■ TU TAREA: ¿Puedes reproducir sin cambios el fragmento sobre el sobrepeso desde "Me estuve meando" hasta "vivía en pijama."?

■ FRAGMENTO SELECCIONADO:
Este de abajo soy yo, hecho una ballena. Pongan en mute el video. Olvídense de lo que digo, y miren esos cachetes de marrano en pleno proceso de engorde. Pongan sus ojos sobre mi papada, casi comestible a la parrilla. Tenía grasa como para iluminar los faroles de toda una ciudad.
Dicen que la televisión engorda. Yo no podría saberlo, porque esa noche tenía encima 20 kilos de más, y antes de ir al set tuve que sacarme la pijama e introducirme en los pantalones con un calzador, y después tumbarme en un sofá y meter la barriga para subir el cierre y asegurar el botón.
Me estuve meando durante toda esta entrevista, por la presión del jean sobre mi vejiga, y al volver a mi casa, lo único que quería era liberar a mis rollos del yugo de la ropa y ponerme de vuelta la pijama. Y después prender el Netflix y comerme un panetón.
Tuve la suerte que el peso extra se me repartiera por el cuerpo en vez de concentrarse en un solo lugar. Pero igual era un gordo que veía series y vivía en pijama.
¿Es que no me habían enseñado a comer y a mantenerme activo? Mentira. En mi casa siempre se comió de todo, y lo justo. Nunca hubo gaseosas ni dulces en la refrigeradora ni en la despensa. Si queríamos un postre, mi vieja nos daba una fruta. Era lo que había. Y deportes he practicado no se cuántos desde que era pequeño. Así que por ahí no iba el tema.
¿Es que me había olvidado de la educación que recibí en mi casa, de comer bien y salir a nadar, o a correr? Tampoco. La esposa de mi papá es nutricionista. Mi hermana es nutricionista. Y estuve casado cinco años con una nutricionista. Me alimenté de semillas mientras duró ese matrimonio. Tengo a la importancia de una buena alimentación machacada en el cerebro con un cincel. Y con todo, estaba hecho una foca.

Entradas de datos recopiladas
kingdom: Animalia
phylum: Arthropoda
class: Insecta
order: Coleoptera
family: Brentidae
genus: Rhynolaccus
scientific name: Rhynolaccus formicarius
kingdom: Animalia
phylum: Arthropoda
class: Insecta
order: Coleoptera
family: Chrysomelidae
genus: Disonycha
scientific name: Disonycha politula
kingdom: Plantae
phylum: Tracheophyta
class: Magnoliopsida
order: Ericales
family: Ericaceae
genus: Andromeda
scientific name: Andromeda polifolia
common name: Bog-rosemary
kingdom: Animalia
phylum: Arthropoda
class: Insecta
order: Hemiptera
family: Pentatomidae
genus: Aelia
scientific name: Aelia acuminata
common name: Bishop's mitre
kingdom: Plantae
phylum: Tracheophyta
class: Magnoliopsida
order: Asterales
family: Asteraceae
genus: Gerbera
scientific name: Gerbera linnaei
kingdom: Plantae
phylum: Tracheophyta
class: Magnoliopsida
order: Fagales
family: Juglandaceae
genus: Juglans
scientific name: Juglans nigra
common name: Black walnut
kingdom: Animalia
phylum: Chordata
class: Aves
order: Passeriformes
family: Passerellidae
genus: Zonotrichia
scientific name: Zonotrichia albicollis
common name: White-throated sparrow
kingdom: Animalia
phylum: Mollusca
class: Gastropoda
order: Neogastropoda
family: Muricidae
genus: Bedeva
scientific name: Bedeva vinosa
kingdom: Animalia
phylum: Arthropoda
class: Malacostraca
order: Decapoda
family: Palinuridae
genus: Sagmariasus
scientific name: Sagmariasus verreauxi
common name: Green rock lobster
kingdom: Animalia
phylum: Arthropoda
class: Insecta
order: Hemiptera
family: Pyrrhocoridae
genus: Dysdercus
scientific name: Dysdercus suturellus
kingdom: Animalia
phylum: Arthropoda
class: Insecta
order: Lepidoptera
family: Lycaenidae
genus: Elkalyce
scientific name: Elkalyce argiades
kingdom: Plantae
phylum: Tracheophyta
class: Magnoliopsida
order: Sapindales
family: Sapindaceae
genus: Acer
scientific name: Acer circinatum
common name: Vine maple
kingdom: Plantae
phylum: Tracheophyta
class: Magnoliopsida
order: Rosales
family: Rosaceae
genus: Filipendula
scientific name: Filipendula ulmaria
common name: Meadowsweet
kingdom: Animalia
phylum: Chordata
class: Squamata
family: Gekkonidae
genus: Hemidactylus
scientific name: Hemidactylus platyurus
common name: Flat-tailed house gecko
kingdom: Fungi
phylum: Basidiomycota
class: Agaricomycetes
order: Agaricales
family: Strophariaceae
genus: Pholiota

■ SOLUCIÓN DESARROLLADA:
Me estuve meando durante toda esta entrevista, por la presión del jean sobre mi vejiga, y al volver a mi casa, lo único que quería era liberar a mis rollos del yugo de la ropa y ponerme de vuelta la pijama. Y después prender el Netflix y comerme un panetón.
Tuve la suerte que el peso extra se me repartiera por el cuerpo en vez de concentrarse en un solo lugar. Pero igual era un gordo que veía series y vivía en pijama.